Rajesh works in a software company. This company is growing by leaps and bounds. The
employees are happy as they get timely salaries, their basic incentive, are also supported by
regular increments in their salaries every year. The HR department these days is busy
calculating the various expenditures the company will have to incur in paying the employees.
The company however has decided to increase the fringe benefits like car allowance, foreign
trips, etc. With this step the company will enter into the list of few chosen companies to do
so. For the elderly members of the organisation the company has decided to include gratuity
in the list of benefits along with already given benefits like pension and provident fund.

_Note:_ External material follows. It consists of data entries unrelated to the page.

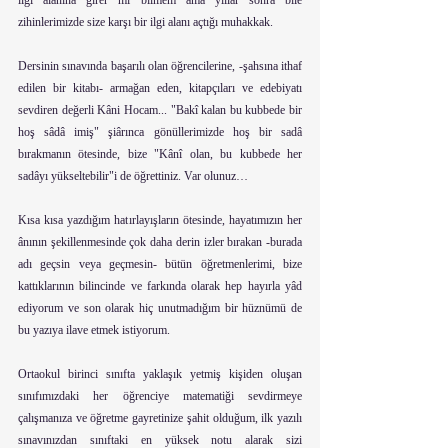
ilgi alanına girer mi bilmem ama yıllar sonra bile 
zihinlerimizde size karşı bir ilgi alanı açtığı muhakkak.
Dersinin sınavında başarılı olan öğrencilerine, -şahsına ithaf 
edilen bir kitabı- armağan eden, kitapçıları ve edebiyatı 
sevdiren değerli Kâni Hocam... "Bakî kalan bu kubbede bir 
hoş sâdâ imiş" şiârınca gönüllerimizde hoş bir sadâ 
bırakmanın ötesinde, bize "Kânî olan, bu kubbede her 
sadâyı yükseltebilir"i de öğrettiniz. Var olunuz…
Kısa kısa yazdığım hatırlayışların ötesinde, hayatımızın her 
ânının şekillenmesinde çok daha derin izler bırakan -burada 
adı geçsin veya geçmesin- bütün öğretmenlerimi, bize 
kattıklarının bilincinde ve farkında olarak hep hayırla yâd 
ediyorum ve son olarak hiç unutmadığım bir hüznümü de 
bu yazıya ilave etmek istiyorum.
Ortaokul birinci sınıfta yaklaşık yetmiş kişiden oluşan 
sınıfımızdaki her öğrenciye matematiği sevdirmeye 
çalışmanıza ve öğretme gayretinize şahit olduğum, ilk yazılı 
sınavınızdan sınıftaki en yüksek notu alarak sizi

However there are a few more steps taken by the company in the direction of providing
financial incentives which can be considered truly unique. It is about providing company’s
shares at price lower than the market price. All these steps have lifted the morale of the
employees.
Which financial incentives have been highlighted in the above case?
Answers
Answered by
0
Answer:
Capital structure is the concept of Financial Management as advised by Mr. Seth in the above situation. Capital structure refers to the mix between owners funds and borrowed funds.
Answered by
3
Allowances, fringe benefits, stock-option, retirement benefits are the financial incentives given in the above case.
Explanation:
The following are the financial incentives highlighted in the above case study:
- Allowances and payment: The employees are satisfied since they are getting their salaries on time, as well as an annual increase in salaries and also receiving a dearness allowance.
- Fringe benefits: The company has increased perquisites like foreign trips, car allowances, etc. Fringe benefits are different from allowances as they are not paid directly in the form of money but they have their monetary value.
- Stock-option: The company has boosted the morale of employees by providing stock-option which means providing the company shares to the employees at a lower price than the market price.
- Retirement welfare: gratuity is added to already given benefits like pension and provident fund for the elderly members of the company.